Muy temprano del lunes 29 agosto pasado, partimos de Gaiman junto a mi hermano Edgardo y Pamela, su pareja, hacia Junín de los Andes; así, durante una decena de horas y por la ruta 25, atravesamos transversalmente buena parte de la estepa chubutense, un enorme desierto apenas habitado por el frío viento de finales de invierno.

Tras una parada técnica en la localidad chubutense de El Hoyo, por fin ingresamos al Neuquén, haciendo antes breves pero ilustrativas recorridas por El Bolsón y Bariloche, donde la cordillera de los Andes comenzó a mostrarnos su majestuosidad tras las aguas del Nahuel Huapi. Debo decir que la ciudad elegida por los estudiantes secundarios para hacer sus viajes de fin de curso no me impresionó demasiado.

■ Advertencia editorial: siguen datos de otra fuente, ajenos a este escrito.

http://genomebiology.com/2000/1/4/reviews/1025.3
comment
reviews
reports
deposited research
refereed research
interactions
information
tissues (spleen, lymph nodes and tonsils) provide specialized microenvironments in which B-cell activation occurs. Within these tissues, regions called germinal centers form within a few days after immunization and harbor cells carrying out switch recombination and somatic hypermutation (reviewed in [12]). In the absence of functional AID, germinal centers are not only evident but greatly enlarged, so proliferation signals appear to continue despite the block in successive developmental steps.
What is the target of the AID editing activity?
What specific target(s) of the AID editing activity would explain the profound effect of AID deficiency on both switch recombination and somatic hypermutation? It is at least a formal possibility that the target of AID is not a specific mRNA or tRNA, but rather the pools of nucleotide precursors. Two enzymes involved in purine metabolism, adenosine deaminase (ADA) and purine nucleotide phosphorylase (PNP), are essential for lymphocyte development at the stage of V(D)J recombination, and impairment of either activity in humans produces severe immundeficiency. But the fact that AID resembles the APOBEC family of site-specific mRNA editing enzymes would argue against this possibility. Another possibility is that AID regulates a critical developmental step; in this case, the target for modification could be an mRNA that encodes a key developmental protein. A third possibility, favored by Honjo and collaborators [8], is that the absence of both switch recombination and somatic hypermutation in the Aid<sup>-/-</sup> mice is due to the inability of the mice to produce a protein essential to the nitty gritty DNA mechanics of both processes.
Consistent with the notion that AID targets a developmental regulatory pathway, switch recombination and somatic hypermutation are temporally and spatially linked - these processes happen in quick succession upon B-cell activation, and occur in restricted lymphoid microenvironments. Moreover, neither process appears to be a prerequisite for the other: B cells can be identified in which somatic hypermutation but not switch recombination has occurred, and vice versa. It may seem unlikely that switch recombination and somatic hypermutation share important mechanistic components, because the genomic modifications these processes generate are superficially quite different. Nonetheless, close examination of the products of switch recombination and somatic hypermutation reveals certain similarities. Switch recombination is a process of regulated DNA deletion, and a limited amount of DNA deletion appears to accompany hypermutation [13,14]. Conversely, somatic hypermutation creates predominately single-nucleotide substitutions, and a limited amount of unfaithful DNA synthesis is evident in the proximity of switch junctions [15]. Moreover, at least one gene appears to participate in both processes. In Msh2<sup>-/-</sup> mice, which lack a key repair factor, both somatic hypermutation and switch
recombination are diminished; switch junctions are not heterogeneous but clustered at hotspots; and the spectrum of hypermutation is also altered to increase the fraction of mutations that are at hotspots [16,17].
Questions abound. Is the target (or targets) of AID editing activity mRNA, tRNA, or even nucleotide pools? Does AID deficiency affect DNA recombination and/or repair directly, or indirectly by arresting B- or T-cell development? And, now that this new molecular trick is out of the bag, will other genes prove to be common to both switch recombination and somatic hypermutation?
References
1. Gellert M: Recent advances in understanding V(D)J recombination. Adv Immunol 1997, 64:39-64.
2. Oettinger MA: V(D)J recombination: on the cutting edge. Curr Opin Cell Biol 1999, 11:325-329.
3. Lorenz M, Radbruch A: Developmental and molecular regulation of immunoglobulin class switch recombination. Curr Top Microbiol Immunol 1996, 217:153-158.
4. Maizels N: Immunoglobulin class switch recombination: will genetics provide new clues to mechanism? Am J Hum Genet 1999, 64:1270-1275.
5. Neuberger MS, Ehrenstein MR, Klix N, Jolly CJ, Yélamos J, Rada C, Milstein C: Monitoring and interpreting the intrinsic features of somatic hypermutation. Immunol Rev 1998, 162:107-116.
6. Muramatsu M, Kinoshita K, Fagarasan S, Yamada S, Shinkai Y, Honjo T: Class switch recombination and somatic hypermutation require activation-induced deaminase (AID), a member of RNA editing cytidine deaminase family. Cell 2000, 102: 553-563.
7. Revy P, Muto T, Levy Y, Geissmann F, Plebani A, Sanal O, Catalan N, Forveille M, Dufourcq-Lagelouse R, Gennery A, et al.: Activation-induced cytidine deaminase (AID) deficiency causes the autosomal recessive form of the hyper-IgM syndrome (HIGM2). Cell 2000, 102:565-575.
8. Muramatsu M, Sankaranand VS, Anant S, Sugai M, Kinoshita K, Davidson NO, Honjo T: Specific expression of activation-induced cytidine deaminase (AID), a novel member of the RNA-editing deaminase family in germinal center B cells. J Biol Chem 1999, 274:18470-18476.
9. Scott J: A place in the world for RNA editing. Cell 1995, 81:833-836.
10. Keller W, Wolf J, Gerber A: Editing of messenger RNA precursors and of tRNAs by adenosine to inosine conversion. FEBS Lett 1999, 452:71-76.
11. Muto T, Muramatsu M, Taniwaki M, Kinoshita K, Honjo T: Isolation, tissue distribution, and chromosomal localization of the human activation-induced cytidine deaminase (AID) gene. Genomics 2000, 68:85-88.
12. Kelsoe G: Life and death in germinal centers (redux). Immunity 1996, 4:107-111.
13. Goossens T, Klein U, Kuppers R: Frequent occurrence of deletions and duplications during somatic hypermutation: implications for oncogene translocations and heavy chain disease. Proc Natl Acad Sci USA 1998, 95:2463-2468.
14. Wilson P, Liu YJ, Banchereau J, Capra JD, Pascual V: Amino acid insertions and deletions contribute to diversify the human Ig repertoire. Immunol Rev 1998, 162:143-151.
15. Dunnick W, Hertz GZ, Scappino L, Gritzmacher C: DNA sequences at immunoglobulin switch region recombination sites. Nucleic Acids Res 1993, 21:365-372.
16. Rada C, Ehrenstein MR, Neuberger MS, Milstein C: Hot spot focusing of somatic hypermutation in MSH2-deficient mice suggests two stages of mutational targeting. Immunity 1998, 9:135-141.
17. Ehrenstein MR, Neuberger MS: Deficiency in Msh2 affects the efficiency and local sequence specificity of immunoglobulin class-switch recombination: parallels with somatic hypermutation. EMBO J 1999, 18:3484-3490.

Siguiendo la interminable 40 llegamos a San Martín de los Andes. Los paisajes –plural porque a cada cientos de metros cambian, se modifican– de montañas y de bosques que le sirven de entorno a la ruta y a esa localidad neuquina netamente turística, son apabullantes por su hermosura e inmensidad.

En mi primer viaje a la región andina, me sentí verdaderamente conmovido y hasta intimidado por la belleza circundante, en la que a cada instante uno quiere detenerse y caminarla, tocarla, sentir con pies, manos y todos los sentidos esa maravillosa creación de la naturaleza, como si se tratase de un sueño placentero.

El paraíso al que un ateo como yo puede aspirar…

Mi segunda gratísima impresión en San Martín la causó el lago Lácar, limitado por montañas aún nevadas y teñidas del incipiente verde de los pinares. El casco céntrico de la localidad en sí misma no es más –ni menos– que un gran shopping a cielo abierto levantado a base de madera, piedra y vidrio, que bien podría haber diseñado Walt Disney, con todo el artificio alpino (sí, alpino) que eso conlleva. Con todo y a pesar de todo, un lugar de ensueño.

Seguimos viaje y, al fin, llegamos a destino: Junín de los Andes, en la precordillera andina, donde viven Edgar y Pamela. Allí nos instalamos en la cabaña de Alejandro, cuñado de mi hermano, quien nos prestó su propia casa para instalarnos cómodamente. A nadie extrañe: los juninenses, según descubrí en pocos días, son así cuando les toca ser anfitriones.

Junín es un pueblo con todo lo bueno que este sustantivo representa: gente unida por el trabajo, la solidaridad y la camaradería como pocas veces he visto y sentido; como los Sánchez, encabezados por Lolo y Dora –suegros de mi hermano–, los mejores anfitriones que un viajero puede desear.

También puede uno entrar en contacto con el pueblo mapuche y su cultura, sus creencias vinculadas a la tierra y, sobre todo, su devoción por la increíble araucaria, cuyos piñones –según dice la leyenda– logró salvarlos de una hambruna catastrófica.

Y, encima, rodeado por suaves serranías boscosas y por el paisaje cordillerano a pocos kilómetros de distancia, hasta donde la vista alcanza.

Mención especial merece el río Chimehuín, que bordea el pueblo hacia el Este y al que no me cansé ni creo que me canse nunca de bordear en una mañana soleada. Me dicen que cualquier época es buena para tomar mate en sus orillas y que en verano, cuando las temperaturas superan los 30 grados, se convierte en arbolado balneario que chicos y grandes aprovechan al bañarse en sus cristalinas y correntosas aguas.

Desde Junín, mi hermano nos hizo conocer distintos parajes ubicados a no más de una hora en auto –en el peor de los casos–, en los que volví a solazarme con la belleza agreste y, en algunos casos, nevada del alucinante paisaje que reina en el Parque Nacional Lanin, o con el Camino de los Siete Lagos, el Valle Encantado o el cerro Chapelco, donde nos sorprendió una agradable nevisca.

Aunque no está enclavado en plena cordillera, a pesar de que en la ciudad no hay mucho que ver más que sus tranquilas calles, la Plaza San Martín, sus numeras ferias artesanales, el decepcionante Museo Municipal Mapuche (un puñado de fósiles mal presentados) y las montañas en relativa lejanía, si bien carece de un centro de esquí –como algún amante de este deporte podría pretender–, Junín de los Andes es un lugar digno de visitar y, sobre todo por sus gentes, de vivir.